Lukas Finnveden comments on UDT shows that decision theory is more puzzling than ever

Lukas Finnveden 21 Apr 2026 22:04 UTC
LW: 4 AF: 1
0
AF
If there’s a population of mostly TDT/UDT agents and few CDT agents (and nobody knows who the CDT agents are) and they’re randomly paired up to play one-shot PD, then the CDT agents do better. What does this imply?
Maybe you’d get the same effect if you had 100% UDT agents but with 99% being in blue rooms and 1% being in red rooms. The ones in red rooms would reason that they could defect against the ones in blue rooms because they are in a relevantly different situation due to being in a minority that can easily coordinate defection against the majority. (With the majority still being motivated to cooperate even if they are only correlated with each other.) If so, there’s a sense in which the CDT agents aren’t benefitting anymore than they would if they were UDT agents who got a CDT sticker.
(Note that the red room / blue room thing doesn’t fundamentally break correlations here. Two UDT agents who are playing a symmetric game against each other, when one is in a blue room and one is in a red room, would still be able to cooperate. The thing that breaks the correlation is that the people in the red room are in an easily identifiable minority in a game where a minority can benefit from defection. Which isn’t true in symmetric PD.)
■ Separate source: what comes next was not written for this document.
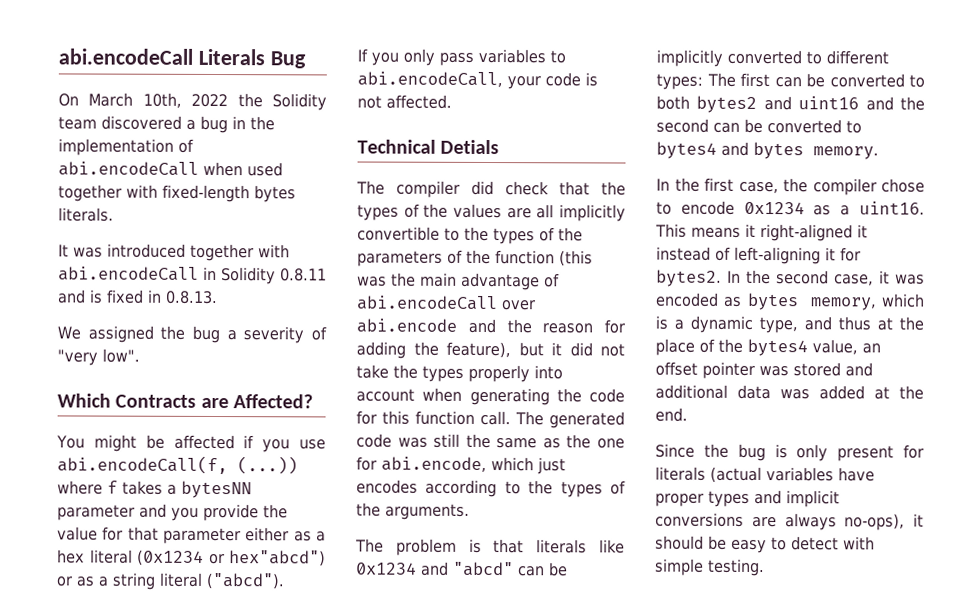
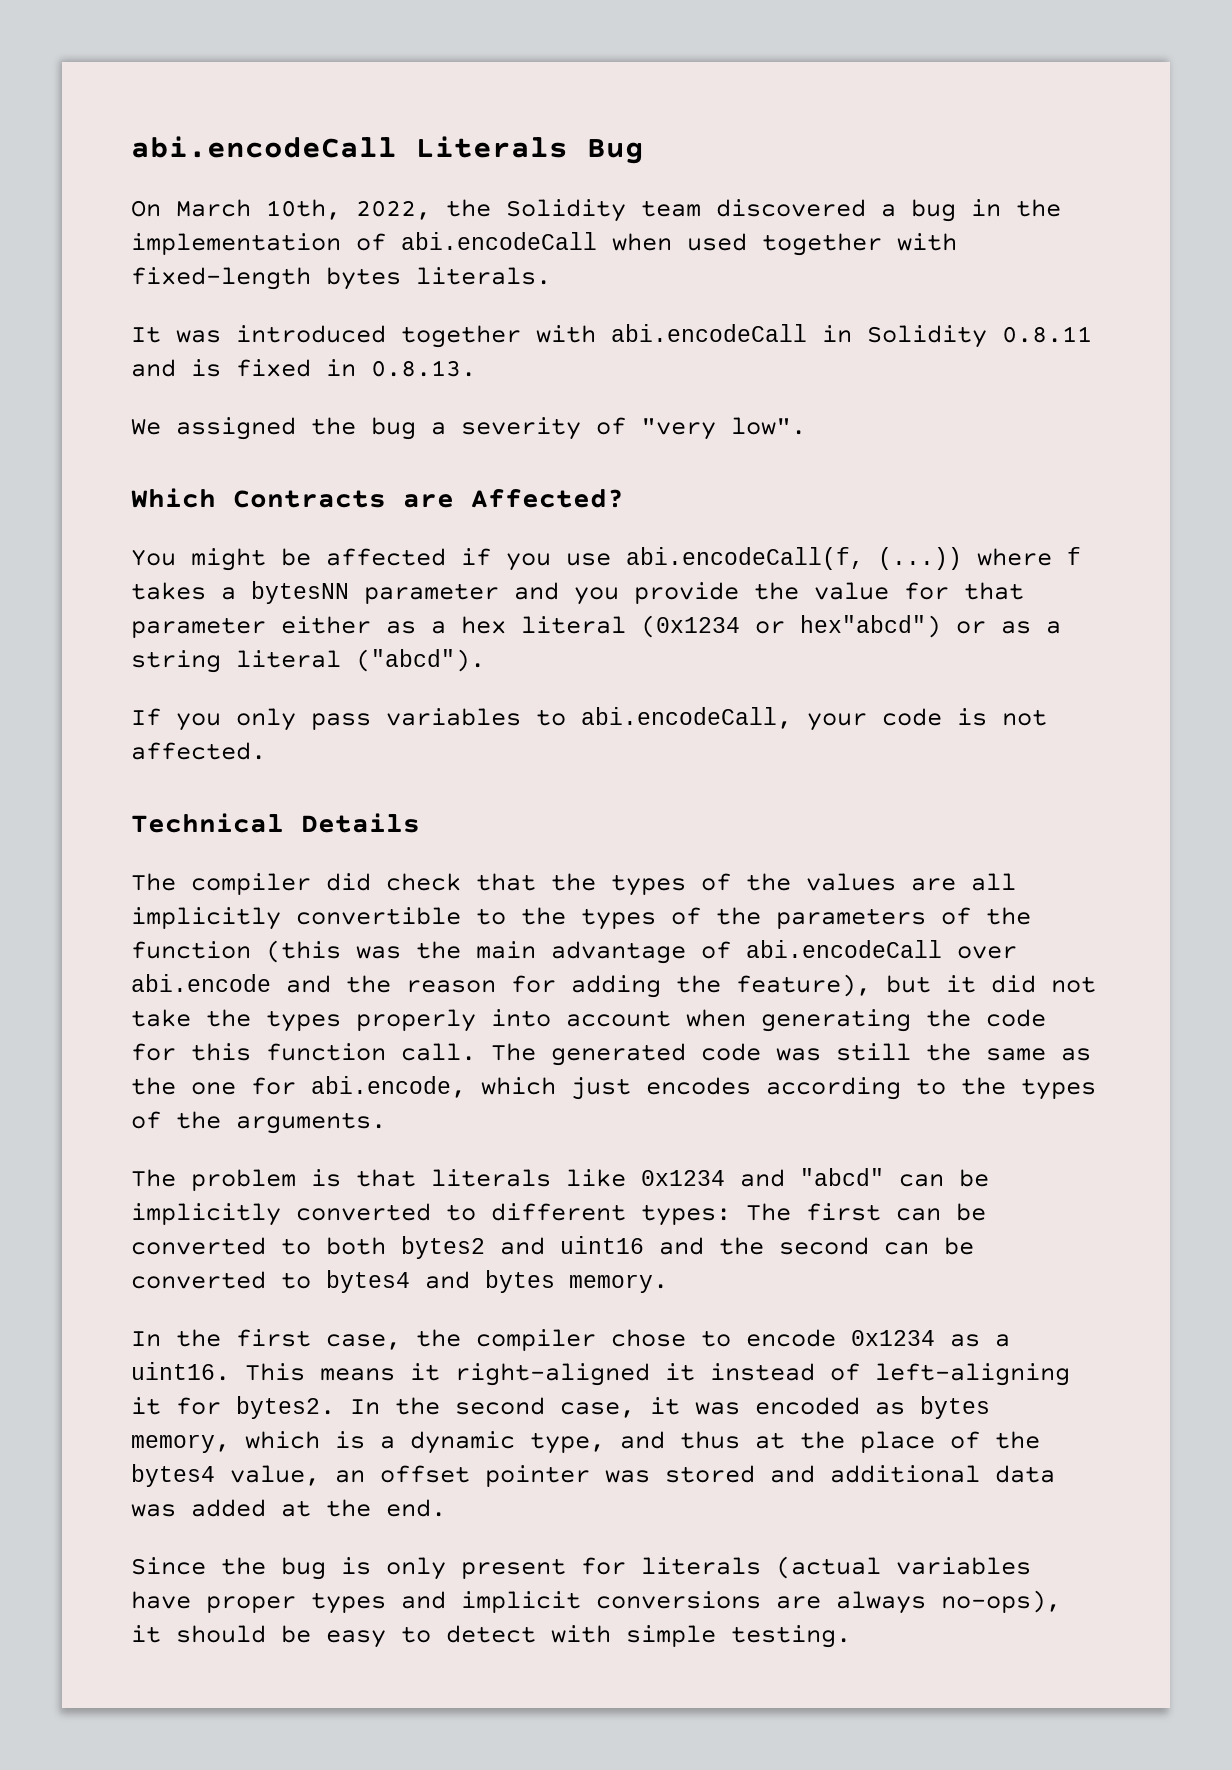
[191,93,229,108] 2022 -> [356,200,431,220] 2022,
[440,139,500,155] Detials -> [301,813,420,833] Details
This would raise the question about what’d happen if all the UDT agents were given different serial numbers. Is there some serial numbers that could defect without negative evidence about the other UDT agents?
Hm, in order for this to work in practice, the UDT agents would have to have their serial number or room-color assignment already be present in their prior. If it’s information they receive later-on, they should probably be updateless about it and just cooperate even if they’re in the minority.
- Wei Dai 22 Apr 2026 0:11 UTC
  LW: 3 AF: 2
  0
  AF Parent
  If so, there’s a sense in which the CDT agents aren’t benefitting anymore than they would if they were UDT agents who got a CDT sticker.
  If the situation is reversed, CDT being in the majority and UDT in the minority, CDT would still defect and thus not give UDT an advantage, so CDT seems more “evolutionarily stable” than UDT. This can’t be replicated just by giving UDT agents CDT stickers, since UDT-with-CDT-stickers would cooperate if they’re in the majority.
  - Lukas Finnveden 22 Apr 2026 0:34 UTC
    LW: 5 AF: 3
    0
    AF Parent
    I do think there’s a sense in which CDT behavior is evolutionarily selected for in environments where agents can’t see each others’ decision theories.
    I don’t see this as a big problem with UDT. If UDT wants to be evolutionarily fit relative to other agents in the environment, then I think they could adopt CDT behavior and do just as well as CDT.
    It’s just that, due to the virtue of their decision theory (according to themselves), they have the option of giving up evolutionary fitness in exchange for higher utility in the short run. If they care more about short-run utility than evolutionary fitness, then perhaps they take the deal.
    I don’t think this option is a strike against UDT. In any situation where agents care about X but we’re scoring them on Y, there will be scenarios where their Y-score gets hurt if we give them tools for achieving X which trades off against Y.